The concept of a cyber common operating picture (COP) is changing the game of information security. Now an “industry best practice” in Federal government and industry, implementing a cyber COP marks a shift from the traditional “snapshot in time” assessment process, to assessing and monitoring networks, systems, threats, and controls in “near real-time”. This fresh approach to information security is focused on maintaining situational awareness of enterprise-wide information security controls and threats based on key effectiveness measures; and presenting/scoring those measures in a way that drives individuals to change their behavior – to focus more on managing risk based on impact to the mission.
The success of MI:COP is focused around the aggregation of disparate data feeds and the presentation of that data in one intuitive user interface. It is configured to receive inputs from the cybersecurity tools that an organization already has in place, collect the most useful information from each tool, and translate that data into a dashboard that allows the tracking of custom metrics defined by the organization to best monitor the organization's security posture.
To further assist with maintaining enterprise-wide situational awareness, the MI:COP dashboards are built on a multi-tiered system where each tier corresponds to a different level of the organizational structure. From the tier-1 Enterprise-Wide Executive Dashboard, users can see a broad view of the organization's risk profile. On tier-3 dashboards, users can see details of specific security trends for particular business units within the organization.
The development of a MI:COP solution involves a customization process meant to tailor the solution to the specific needs of each organization.
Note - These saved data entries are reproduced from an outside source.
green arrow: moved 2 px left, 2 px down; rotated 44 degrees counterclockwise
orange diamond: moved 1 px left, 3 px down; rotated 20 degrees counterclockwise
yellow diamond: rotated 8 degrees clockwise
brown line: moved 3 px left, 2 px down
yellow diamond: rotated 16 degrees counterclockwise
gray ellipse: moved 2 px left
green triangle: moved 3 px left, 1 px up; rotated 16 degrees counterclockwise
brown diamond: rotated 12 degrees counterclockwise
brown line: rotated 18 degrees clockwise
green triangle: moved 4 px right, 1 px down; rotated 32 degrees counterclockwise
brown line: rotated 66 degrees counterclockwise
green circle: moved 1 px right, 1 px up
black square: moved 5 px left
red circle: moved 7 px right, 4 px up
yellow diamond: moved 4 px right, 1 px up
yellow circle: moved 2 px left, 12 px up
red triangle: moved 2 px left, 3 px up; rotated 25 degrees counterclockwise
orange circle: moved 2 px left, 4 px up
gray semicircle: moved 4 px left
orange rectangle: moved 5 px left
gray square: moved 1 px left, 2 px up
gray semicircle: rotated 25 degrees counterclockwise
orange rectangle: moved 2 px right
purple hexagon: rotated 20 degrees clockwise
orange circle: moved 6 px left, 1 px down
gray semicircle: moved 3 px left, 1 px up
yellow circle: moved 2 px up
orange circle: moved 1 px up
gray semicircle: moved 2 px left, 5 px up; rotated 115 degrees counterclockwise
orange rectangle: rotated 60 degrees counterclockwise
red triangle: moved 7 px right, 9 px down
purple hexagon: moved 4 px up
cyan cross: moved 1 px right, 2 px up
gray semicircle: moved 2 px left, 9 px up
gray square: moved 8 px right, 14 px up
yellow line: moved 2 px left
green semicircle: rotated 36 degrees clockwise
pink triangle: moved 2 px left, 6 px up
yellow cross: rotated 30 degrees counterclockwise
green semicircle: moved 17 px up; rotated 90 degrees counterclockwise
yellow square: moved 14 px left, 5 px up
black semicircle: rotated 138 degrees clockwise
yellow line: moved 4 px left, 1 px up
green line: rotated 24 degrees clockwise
First, we conduct a business impact assessment (BIA) to identify the critical business functions of your organization, as well as develop an understanding of how specific IT assets support those functions. Based on the results, we determine the key effectiveness measures that best suit your mission and aggregate the data feeds necessary for monitoring those measures.
Once all the expected data feeds are captured in a central database, customized algorithms (or scripts) will need to be developed to query (and organize) the dataset. These algorithms (combined with the actual database design) are where the “secret sauce” of the COP program resides. How the data feeds are organized, parsed, or prioritized is based on the design of the queries. Ultimately, the right custom queries will enable access to actionable data and improved risk decision-making.
Once the dashboard is up and running and the MI:COP solution is operational, it needs to be continuously managed and tweaked to evolve with your organization. As new IT systems, business processes, and organizational priorities arise, the different components of the MI:COP solution architecture (e.g., metrics, tools, analytics/data queries) are adjusted to suit your changing needs.